───── Source material

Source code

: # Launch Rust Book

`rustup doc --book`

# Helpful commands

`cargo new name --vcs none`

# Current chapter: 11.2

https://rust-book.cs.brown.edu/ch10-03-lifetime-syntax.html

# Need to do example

──────────

_Work instruction_
Transcribe the full set of records without altering a single character.

_Solution to this task_
Source code

: # Launch Rust Book

`rustup doc --book`

# Helpful commands

`cargo new name --vcs none`

# Current chapter: 11.2

https://rust-book.cs.brown.edu/ch10-03-lifetime-syntax.html

# Need to do example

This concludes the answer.